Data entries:
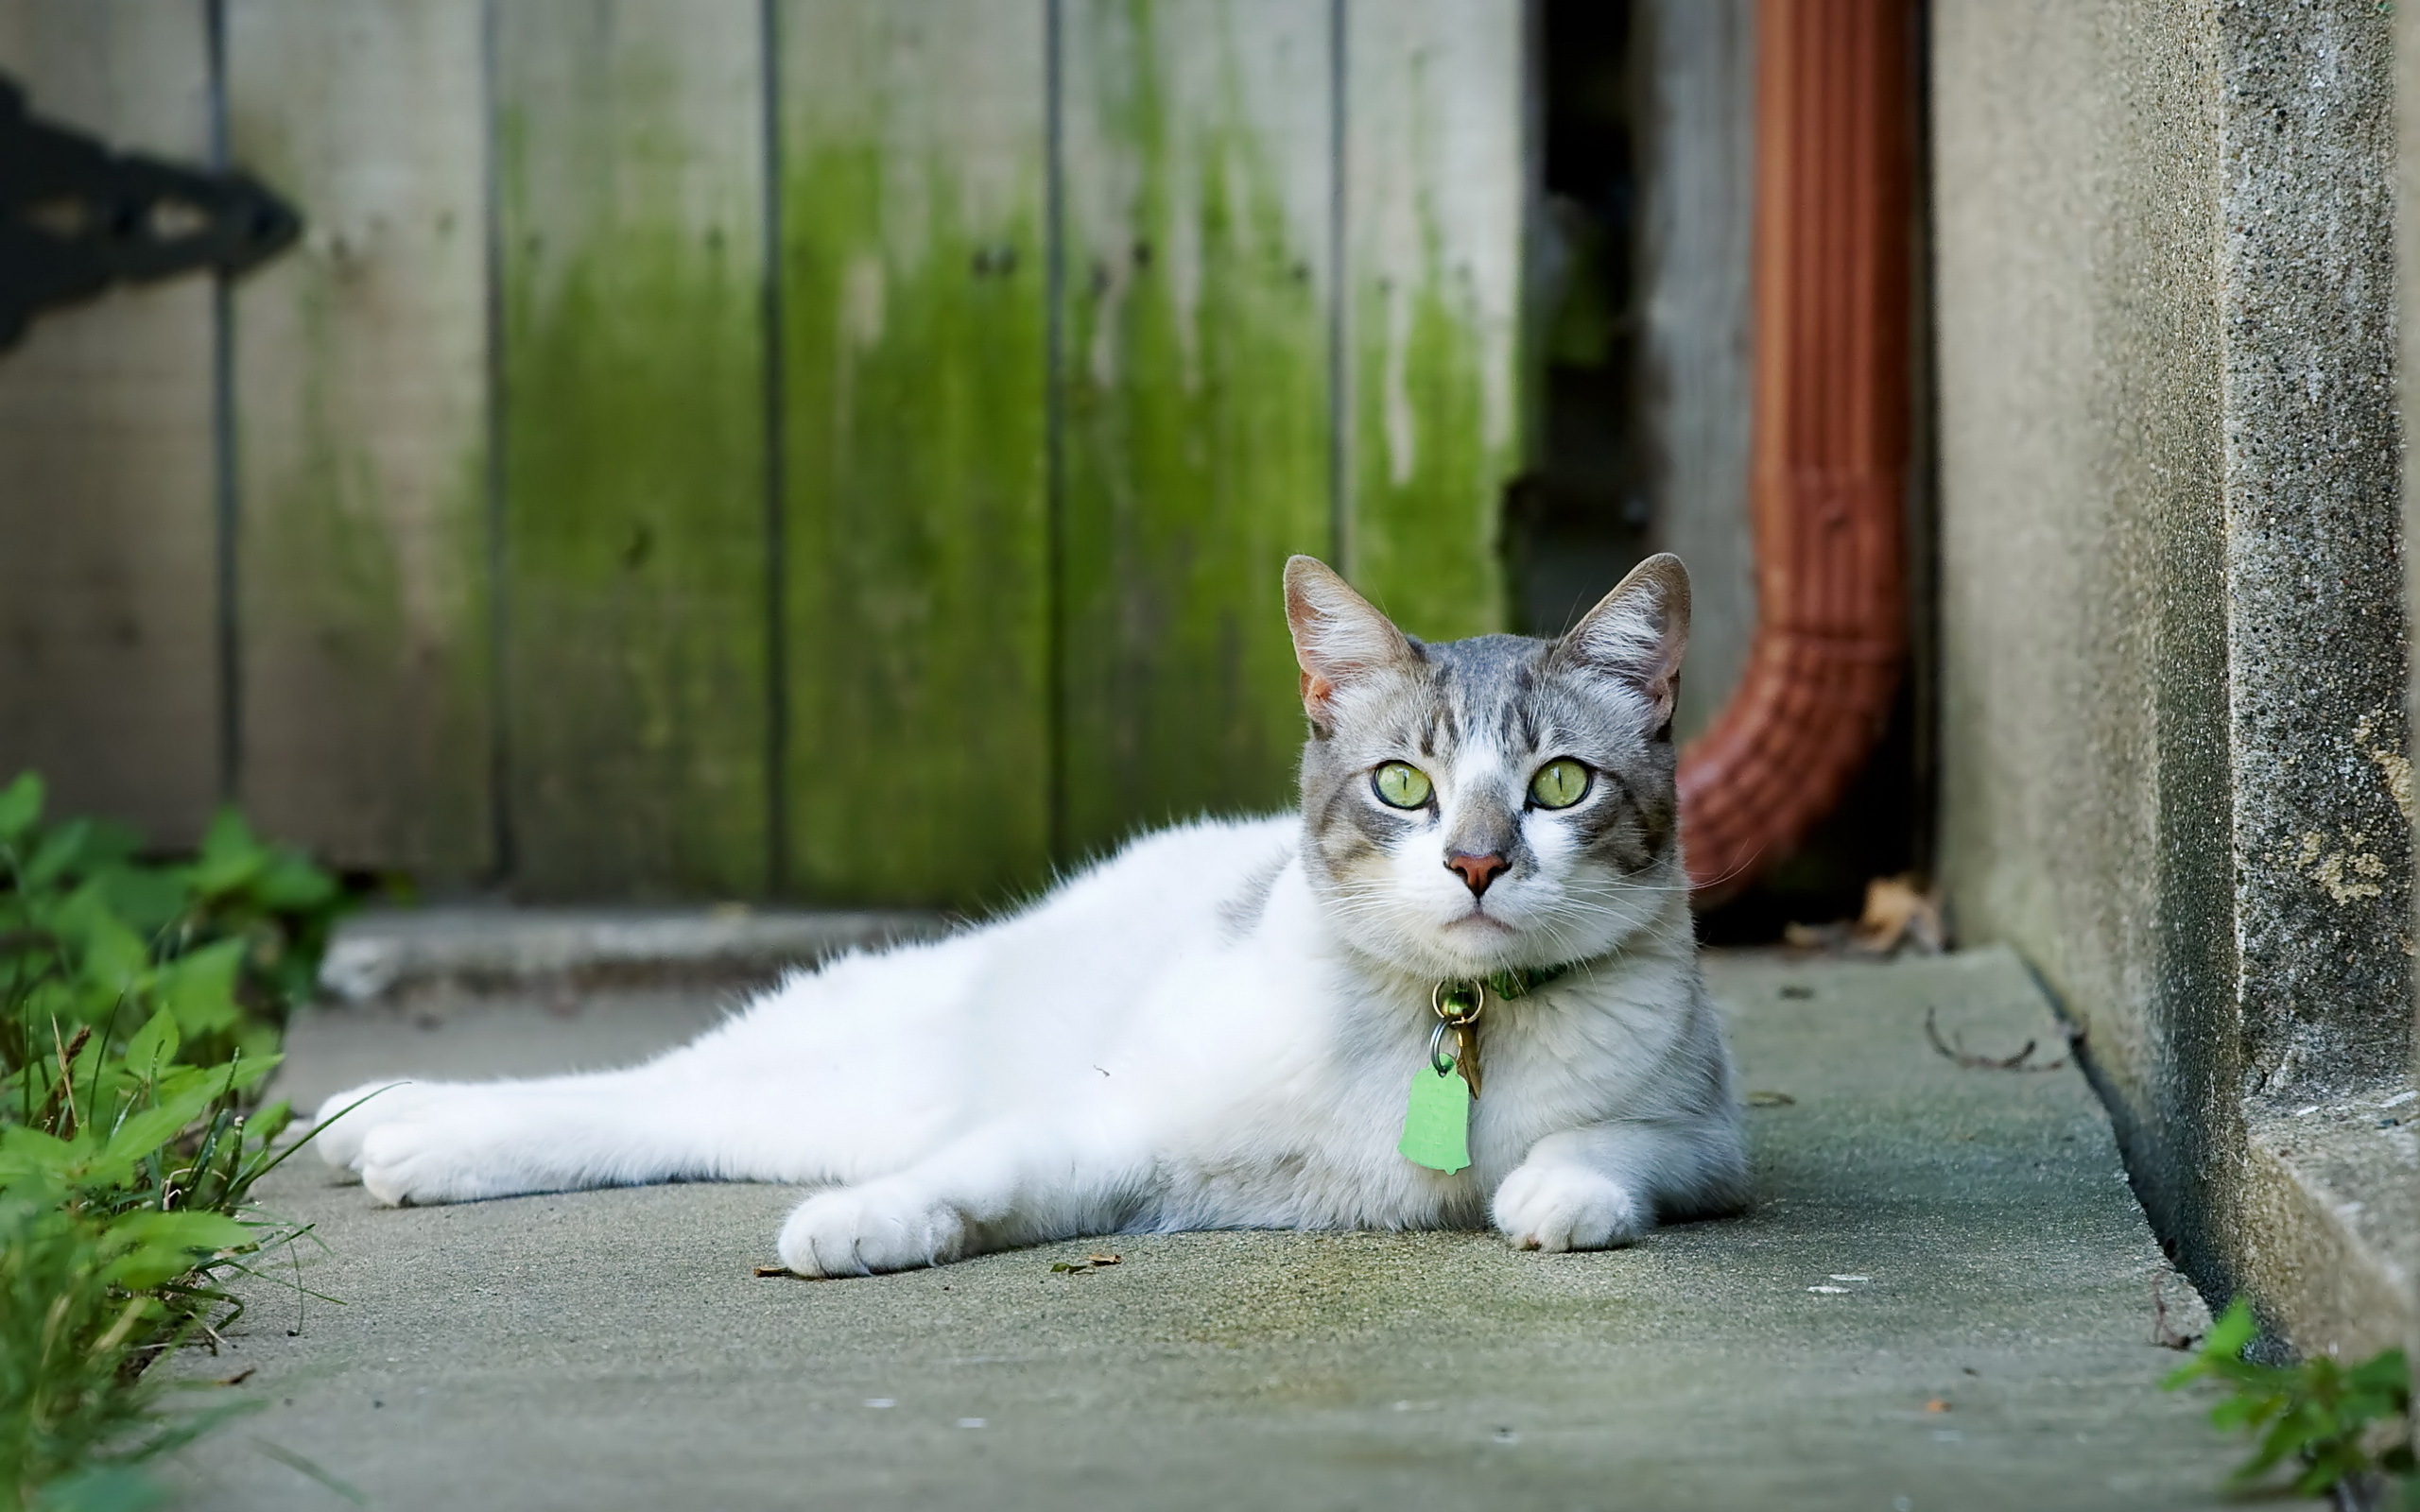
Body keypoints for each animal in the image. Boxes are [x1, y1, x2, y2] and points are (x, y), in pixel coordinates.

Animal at [312, 554, 1752, 1277]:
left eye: (1558, 785)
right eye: (1405, 785)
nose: (1475, 864)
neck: (1444, 1027)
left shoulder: (1709, 1143)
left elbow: (1613, 1152)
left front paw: (1558, 1191)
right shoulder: (1118, 1123)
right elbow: (978, 1178)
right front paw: (858, 1232)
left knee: (671, 1121)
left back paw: (390, 1134)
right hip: (865, 1064)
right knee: (647, 1087)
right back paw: (382, 1121)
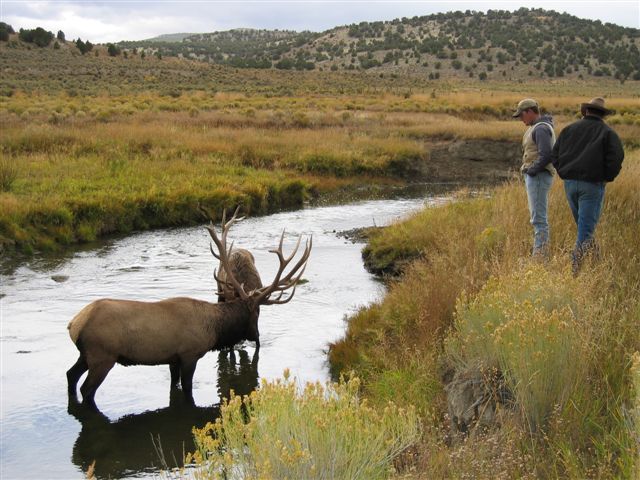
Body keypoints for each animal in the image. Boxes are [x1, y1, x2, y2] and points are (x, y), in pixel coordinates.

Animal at [66, 208, 312, 406]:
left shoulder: (172, 359)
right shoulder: (189, 354)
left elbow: (173, 387)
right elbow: (188, 391)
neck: (214, 329)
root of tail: (74, 325)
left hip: (86, 355)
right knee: (86, 389)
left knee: (70, 375)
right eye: (256, 313)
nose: (257, 337)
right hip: (102, 356)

#### Activity
Starting from the first line of the entries above, print each line exactly until the line containing "left elbow: (1613, 1152)" has been printed, and skip the pictures.

#### Response to the exercise
Body keypoints for each animal in the image. Boxes are [x1, y1, x2, y2] and points are (x, y), in pixel coordinates.

Animal at [312, 554, 1752, 1277]:
left eye: (1558, 785)
right eye: (1405, 785)
nose: (1475, 864)
neck: (1444, 1027)
left shoulder: (1709, 1143)
left elbow: (1613, 1152)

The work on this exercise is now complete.